Autre sujet de préoccupation, l'absence d'évaluation en matière de lutte contre l'immigration irrégulière. Sachant que plusieurs services - services de police, services administratifs... - sont appelés à intervenir, il serait bon de se doter d'un document de politique transversale, afin de mesurer précisément le coût de l'immigration irrégulière. Nous avons entendu la Cour des comptes, à la suite du rapport déposé il y a quelques semaines, qui a confirmé le chiffre de 2 milliards dont on se souvient qu'il a défrayé la chronique, en juillet.

Quant au coût du contentieux lié à l'éloignement, il est extrêmement élevé. Outre que la complexité du droit des étrangers génère un contentieux important et un taux de condamnation de l'État assez élevé : 28,2 % devant les tribunaux administratifs et 8 % en appel. Le coût, pour l'État s'élève, en 2014, à 8,4 millions d'euros de frais irrépétifs, pour 8 348 jugements, à quoi s'ajoutent 5,8 millions d'euros liés aux prestations d'avocats et le montant de l'aide juridictionnelle au titre de ce contentieux. Cette question de l'aide juridictionnelle est un vrai sujet. Diverses procédures peuvent être engagées, ce qui multiplie d'autant les possibilités, pour les avocats, d'émarger au titre de l'aide juridictionnelle. Soyons clairs, certains en font commerce. Ce n'est pas acceptable. La commission des lois devrait s'y pencher, pour y mettre un peu d'ordre.

En ce qui concerne la lutte contre les filières irrégulières et la fraude documentaire, l'audition de l'OCRIEST (Office central pour la répression de l'immigration irrégulière et de l'emploi d'étrangers sans titre) a révélé que les moyens qui lui sont alloués sont, pour l'heure, suffisants. En 2014, 226 filières ont été démantelées, impliquant 1 834 personnes, dont 1 349 ont été placées en garde à vue et 683 déférées devant un magistrat. Au cours des dix premiers mois de 2015, 227 filières ont été démantelées, aboutissant à la mise en cause de 1 602 personnes. Le taux des déferrements, relativement élevé, est de l'ordre de 37 % mais les appréciations restent disparates sur la définition de la notion de filière. Quant à la lutte contre la fraude documentaire, elle ne semble pas soulever de difficultés.

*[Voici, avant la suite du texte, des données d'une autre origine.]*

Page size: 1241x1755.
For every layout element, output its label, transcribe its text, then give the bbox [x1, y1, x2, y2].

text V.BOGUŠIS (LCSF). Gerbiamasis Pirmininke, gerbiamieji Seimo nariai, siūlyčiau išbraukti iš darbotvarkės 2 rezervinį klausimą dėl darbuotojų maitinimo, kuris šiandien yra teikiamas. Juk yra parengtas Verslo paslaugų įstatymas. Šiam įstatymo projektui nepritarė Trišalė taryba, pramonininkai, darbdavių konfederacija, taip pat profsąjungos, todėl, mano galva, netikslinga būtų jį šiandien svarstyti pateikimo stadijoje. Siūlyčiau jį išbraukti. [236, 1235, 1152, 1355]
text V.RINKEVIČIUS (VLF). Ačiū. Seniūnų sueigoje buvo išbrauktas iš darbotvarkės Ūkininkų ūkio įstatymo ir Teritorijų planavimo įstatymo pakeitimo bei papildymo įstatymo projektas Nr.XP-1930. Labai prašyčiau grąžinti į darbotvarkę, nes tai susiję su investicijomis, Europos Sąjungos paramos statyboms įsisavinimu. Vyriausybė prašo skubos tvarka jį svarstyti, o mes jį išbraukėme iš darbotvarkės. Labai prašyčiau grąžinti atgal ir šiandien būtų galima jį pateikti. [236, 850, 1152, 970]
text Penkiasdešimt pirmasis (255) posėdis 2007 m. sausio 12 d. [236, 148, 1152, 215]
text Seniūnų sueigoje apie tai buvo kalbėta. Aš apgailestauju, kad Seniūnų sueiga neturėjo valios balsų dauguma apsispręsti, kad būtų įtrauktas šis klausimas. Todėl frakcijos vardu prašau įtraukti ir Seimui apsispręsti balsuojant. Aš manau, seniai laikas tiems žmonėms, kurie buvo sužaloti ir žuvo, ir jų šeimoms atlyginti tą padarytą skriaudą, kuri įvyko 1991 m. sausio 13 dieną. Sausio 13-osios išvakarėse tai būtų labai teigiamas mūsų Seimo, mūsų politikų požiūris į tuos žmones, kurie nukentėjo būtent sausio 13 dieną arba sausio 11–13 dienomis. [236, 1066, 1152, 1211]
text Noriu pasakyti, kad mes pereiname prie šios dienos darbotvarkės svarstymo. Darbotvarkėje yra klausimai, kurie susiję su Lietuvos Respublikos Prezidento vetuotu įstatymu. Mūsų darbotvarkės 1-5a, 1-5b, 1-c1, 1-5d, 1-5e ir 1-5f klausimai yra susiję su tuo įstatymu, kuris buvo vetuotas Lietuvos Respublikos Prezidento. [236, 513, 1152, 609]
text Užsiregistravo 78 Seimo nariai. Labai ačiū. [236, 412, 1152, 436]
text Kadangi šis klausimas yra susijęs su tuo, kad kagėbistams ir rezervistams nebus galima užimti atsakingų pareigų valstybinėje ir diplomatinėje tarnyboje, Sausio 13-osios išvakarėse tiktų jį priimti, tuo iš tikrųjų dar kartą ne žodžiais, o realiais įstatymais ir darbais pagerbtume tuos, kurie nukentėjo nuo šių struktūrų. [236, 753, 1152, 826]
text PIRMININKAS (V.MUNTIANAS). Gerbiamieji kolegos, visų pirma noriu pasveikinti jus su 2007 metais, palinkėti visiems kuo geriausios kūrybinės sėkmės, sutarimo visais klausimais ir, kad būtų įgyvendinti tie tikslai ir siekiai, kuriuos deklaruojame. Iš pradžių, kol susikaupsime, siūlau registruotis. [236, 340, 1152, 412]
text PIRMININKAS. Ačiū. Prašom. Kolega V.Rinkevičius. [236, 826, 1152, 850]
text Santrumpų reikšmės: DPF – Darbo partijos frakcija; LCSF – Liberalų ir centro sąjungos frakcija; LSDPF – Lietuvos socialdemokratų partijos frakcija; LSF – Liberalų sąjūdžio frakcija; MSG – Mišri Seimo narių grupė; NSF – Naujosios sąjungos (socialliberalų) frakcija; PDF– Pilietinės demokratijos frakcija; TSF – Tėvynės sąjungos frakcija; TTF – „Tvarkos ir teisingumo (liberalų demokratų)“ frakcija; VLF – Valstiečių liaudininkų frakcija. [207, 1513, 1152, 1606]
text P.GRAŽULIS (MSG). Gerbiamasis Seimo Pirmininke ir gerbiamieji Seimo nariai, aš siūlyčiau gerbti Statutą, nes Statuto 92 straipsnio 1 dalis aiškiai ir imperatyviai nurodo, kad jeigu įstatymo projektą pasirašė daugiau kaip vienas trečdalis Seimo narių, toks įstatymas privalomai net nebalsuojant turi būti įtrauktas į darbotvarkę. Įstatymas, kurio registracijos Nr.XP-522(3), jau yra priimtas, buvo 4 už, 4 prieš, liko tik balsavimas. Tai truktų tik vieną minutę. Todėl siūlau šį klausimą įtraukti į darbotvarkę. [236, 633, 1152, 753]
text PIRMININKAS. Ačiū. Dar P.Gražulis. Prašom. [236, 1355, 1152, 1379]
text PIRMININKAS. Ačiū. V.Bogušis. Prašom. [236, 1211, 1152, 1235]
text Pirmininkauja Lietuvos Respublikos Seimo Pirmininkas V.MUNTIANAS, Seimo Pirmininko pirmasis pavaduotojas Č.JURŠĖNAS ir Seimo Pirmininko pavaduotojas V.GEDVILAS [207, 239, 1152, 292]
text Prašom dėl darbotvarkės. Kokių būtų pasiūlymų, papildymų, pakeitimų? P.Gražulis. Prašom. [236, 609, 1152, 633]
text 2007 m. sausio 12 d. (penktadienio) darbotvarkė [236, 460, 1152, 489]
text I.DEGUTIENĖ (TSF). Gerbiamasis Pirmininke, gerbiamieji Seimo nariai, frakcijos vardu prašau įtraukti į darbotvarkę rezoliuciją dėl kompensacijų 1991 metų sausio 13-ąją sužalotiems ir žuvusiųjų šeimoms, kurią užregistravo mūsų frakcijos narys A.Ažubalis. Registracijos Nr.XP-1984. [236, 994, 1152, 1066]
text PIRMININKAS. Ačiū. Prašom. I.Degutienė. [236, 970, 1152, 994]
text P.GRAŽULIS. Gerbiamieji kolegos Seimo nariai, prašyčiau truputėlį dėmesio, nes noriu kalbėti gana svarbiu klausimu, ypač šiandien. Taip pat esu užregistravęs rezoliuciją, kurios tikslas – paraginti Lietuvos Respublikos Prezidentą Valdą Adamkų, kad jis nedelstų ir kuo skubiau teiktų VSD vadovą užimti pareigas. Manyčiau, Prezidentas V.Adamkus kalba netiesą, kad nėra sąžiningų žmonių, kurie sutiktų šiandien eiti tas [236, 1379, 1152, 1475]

Il est incontestable, au total, que sur un certain nombre de points, les moyens augmentent. Mais il est tout aussi incontestable que s'agissant du traitement de l'immigration irrégulière, et en particulier de l'éloignement, l'action n'est pas à la hauteur des enjeux et que le ratio coût-efficacité n'est pas satisfaisant.

Je me dois de vous rappeler que la commission des finances a émis un avis défavorable à l'adoption de ces crédits. Je serais, pour ma part, enclin à vous proposer d'émettre un avis favorable, sous réserve des éléments nouveaux en termes de moyens qu'apportera le débat en séance pour le versant qui me paraît le plus fragile, celui de la lutte contre l'immigration irrégulière et des politiques d'éloignement.